■ INSTRUCTIONS TO FOLLOW: Return each line from the items below that contains the word "teure".

■ RECORDS PROVIDED:
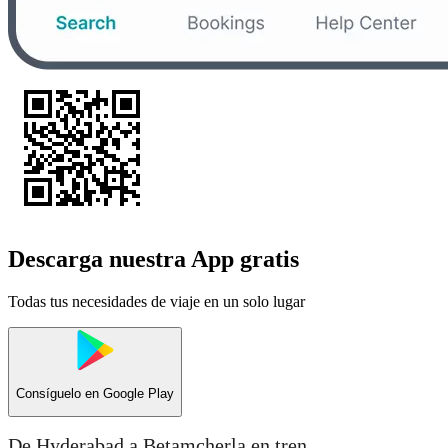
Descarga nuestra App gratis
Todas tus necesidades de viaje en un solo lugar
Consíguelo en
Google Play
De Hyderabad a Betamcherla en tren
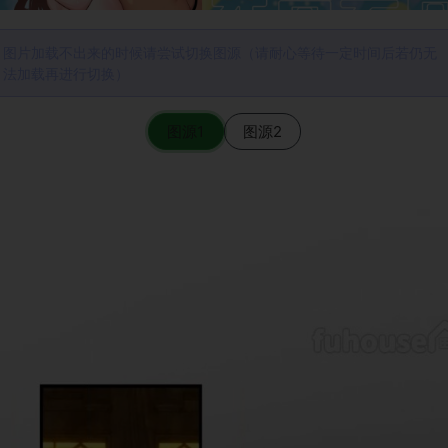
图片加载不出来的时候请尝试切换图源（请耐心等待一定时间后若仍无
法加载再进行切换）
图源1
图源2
==
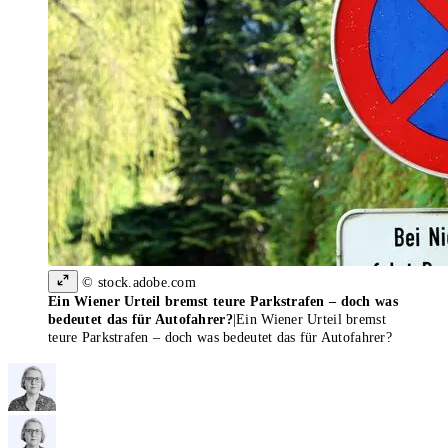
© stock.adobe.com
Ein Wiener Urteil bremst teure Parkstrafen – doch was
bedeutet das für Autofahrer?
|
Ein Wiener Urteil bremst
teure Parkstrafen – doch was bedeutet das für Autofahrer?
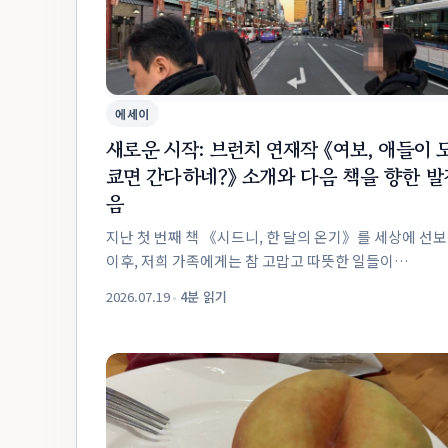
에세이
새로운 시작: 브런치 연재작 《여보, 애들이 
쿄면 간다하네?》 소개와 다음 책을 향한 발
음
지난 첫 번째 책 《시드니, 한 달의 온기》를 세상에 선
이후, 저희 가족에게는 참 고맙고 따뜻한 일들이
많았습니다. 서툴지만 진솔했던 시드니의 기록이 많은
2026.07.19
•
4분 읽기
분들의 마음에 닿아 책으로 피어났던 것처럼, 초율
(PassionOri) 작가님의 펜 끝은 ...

■ SOLVED PROBLEM:
Ein Wiener Urteil bremst teure Parkstrafen – doch was
teure Parkstrafen – doch was bedeutet das für Autofahrer?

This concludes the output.